- _Aim of the exercise_
Please quote exactly the lines below from the line containing "Por su parte, la" to the line containing "fortalezas de cada entidad.", both lines included, and nothing else.
** Opening Records to use block **
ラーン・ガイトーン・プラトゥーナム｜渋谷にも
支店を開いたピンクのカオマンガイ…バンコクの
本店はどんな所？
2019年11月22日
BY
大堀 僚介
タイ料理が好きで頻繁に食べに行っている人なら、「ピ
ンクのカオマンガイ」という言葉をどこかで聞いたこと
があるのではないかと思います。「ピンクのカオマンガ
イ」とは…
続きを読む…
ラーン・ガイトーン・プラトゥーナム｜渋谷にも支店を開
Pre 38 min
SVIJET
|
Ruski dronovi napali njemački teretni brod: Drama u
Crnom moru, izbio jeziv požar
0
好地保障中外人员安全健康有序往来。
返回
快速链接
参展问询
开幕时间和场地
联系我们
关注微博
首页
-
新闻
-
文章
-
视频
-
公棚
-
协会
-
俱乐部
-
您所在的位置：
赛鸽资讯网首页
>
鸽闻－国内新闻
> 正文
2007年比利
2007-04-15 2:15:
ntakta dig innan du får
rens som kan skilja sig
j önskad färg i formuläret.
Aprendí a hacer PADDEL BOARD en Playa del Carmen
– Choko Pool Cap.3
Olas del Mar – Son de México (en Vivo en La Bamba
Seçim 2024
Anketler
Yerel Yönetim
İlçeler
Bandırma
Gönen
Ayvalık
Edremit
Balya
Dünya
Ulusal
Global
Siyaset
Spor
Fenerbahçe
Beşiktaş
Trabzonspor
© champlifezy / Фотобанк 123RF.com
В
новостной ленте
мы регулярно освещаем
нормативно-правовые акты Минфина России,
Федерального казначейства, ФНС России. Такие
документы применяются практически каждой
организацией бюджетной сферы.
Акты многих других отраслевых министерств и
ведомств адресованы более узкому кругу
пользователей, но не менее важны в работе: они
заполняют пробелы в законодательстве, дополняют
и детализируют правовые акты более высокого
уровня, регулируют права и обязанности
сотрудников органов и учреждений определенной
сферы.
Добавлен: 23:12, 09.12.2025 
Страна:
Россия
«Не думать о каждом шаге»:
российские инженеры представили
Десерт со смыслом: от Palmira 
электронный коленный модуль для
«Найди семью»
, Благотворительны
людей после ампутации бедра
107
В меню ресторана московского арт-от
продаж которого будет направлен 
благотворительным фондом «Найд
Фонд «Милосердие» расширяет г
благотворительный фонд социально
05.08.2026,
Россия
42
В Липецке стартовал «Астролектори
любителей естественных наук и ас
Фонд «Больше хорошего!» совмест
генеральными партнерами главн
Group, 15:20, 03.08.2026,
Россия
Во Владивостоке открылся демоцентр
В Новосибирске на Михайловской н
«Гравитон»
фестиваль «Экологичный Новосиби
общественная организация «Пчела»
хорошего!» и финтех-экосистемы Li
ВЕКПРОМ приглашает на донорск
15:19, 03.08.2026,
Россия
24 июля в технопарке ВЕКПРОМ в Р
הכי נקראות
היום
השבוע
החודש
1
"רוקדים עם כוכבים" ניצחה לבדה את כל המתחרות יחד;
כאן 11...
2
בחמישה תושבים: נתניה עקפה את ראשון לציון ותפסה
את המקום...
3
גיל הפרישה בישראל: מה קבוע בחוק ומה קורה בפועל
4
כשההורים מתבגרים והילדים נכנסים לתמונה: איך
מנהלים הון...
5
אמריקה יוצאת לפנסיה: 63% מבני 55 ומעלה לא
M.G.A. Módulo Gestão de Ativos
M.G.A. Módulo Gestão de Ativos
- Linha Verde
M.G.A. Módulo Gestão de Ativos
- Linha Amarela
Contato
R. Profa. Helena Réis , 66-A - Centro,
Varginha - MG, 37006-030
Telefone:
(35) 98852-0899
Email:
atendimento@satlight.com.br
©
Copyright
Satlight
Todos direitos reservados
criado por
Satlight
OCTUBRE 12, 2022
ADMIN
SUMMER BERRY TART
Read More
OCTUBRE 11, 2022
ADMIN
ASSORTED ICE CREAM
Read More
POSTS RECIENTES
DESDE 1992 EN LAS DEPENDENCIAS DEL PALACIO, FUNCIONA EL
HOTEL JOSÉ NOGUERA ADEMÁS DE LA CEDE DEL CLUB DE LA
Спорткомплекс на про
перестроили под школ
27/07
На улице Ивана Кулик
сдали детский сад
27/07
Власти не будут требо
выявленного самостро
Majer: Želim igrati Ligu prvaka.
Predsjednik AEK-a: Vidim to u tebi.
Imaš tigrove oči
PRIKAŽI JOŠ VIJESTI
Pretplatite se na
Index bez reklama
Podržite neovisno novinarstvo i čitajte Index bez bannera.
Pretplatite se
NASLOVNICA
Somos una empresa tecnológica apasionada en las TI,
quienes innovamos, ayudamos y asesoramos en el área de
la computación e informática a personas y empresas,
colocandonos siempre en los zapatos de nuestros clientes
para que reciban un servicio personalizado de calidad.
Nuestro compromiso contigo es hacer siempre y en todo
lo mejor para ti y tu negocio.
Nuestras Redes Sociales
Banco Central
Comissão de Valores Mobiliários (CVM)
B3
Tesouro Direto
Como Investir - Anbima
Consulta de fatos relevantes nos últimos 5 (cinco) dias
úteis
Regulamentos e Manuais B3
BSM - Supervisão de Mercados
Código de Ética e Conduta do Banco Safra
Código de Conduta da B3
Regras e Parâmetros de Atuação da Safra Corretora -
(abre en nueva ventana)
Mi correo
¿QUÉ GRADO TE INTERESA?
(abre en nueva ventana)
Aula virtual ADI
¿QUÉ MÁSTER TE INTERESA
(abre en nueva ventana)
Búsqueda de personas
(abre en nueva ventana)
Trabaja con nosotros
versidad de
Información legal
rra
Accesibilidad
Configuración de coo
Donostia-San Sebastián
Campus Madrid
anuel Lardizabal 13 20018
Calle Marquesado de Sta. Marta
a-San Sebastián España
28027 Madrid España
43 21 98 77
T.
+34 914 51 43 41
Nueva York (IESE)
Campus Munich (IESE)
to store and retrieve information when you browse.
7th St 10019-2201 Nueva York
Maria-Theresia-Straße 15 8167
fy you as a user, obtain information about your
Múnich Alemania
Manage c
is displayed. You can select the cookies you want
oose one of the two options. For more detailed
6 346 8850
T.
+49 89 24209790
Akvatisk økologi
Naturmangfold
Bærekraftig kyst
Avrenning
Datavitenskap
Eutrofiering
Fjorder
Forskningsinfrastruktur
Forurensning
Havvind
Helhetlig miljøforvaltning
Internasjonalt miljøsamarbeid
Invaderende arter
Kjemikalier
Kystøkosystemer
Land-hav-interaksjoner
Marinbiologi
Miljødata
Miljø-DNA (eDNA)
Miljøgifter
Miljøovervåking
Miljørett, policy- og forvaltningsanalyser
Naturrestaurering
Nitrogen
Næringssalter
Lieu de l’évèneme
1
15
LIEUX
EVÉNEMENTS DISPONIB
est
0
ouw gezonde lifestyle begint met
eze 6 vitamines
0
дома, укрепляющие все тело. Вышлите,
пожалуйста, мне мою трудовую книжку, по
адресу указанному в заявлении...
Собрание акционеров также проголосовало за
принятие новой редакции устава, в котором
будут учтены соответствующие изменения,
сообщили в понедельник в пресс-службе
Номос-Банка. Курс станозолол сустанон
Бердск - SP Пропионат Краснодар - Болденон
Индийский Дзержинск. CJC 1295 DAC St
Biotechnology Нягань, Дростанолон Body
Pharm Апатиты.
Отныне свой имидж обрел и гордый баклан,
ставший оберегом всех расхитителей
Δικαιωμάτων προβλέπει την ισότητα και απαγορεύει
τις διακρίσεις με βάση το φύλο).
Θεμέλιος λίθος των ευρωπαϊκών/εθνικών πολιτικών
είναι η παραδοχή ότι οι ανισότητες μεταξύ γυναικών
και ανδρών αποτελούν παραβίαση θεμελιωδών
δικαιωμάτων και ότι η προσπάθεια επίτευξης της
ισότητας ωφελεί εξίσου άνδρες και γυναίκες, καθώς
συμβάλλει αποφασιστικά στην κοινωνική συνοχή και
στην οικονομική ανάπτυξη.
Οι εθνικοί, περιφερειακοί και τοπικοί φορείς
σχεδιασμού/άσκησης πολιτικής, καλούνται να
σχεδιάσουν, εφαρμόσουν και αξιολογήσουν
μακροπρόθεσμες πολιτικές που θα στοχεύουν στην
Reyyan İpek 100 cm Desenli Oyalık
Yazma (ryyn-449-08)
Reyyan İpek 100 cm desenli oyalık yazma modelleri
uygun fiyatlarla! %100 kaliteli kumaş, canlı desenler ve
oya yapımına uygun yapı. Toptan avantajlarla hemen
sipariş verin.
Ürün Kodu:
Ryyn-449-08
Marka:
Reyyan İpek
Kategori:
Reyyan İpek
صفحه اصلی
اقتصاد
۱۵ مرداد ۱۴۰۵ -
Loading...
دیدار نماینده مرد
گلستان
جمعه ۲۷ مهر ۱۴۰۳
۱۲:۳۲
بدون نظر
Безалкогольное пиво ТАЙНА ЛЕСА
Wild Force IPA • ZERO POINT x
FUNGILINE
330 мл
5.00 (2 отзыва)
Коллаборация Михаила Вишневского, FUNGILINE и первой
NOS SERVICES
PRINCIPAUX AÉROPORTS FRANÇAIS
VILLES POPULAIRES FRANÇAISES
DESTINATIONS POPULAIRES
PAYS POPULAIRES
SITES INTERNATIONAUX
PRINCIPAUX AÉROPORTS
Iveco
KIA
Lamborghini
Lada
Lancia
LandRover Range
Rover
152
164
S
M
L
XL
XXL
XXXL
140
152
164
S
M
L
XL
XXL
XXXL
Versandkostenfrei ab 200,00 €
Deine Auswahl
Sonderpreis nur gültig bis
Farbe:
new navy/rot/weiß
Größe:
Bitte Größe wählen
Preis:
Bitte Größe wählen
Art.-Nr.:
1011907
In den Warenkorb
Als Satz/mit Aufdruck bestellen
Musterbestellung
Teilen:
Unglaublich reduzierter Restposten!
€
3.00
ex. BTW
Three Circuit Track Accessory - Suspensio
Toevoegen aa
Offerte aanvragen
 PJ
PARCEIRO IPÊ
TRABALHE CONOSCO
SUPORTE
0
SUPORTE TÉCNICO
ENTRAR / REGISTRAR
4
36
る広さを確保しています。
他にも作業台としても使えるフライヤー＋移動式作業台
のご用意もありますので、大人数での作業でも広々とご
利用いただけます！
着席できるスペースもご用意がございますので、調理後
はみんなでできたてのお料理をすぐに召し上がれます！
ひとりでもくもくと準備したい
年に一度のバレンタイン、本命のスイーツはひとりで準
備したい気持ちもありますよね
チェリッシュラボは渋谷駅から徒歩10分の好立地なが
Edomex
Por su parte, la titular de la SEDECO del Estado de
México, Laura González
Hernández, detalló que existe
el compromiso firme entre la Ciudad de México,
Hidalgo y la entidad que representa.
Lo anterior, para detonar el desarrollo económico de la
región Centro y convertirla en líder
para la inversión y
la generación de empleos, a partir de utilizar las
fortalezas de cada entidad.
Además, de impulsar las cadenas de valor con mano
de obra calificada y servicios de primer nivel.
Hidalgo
** Closing Records to use block **
- _Task solution_
Por su parte, la titular de la SEDECO del Estado de
México, Laura González
Hernández, detalló que existe
el compromiso firme entre la Ciudad de México,
Hidalgo y la entidad que representa.
Lo anterior, para detonar el desarrollo económico de la
región Centro y convertirla en líder
para la inversión y
la generación de empleos, a partir de utilizar las
fortalezas de cada entidad.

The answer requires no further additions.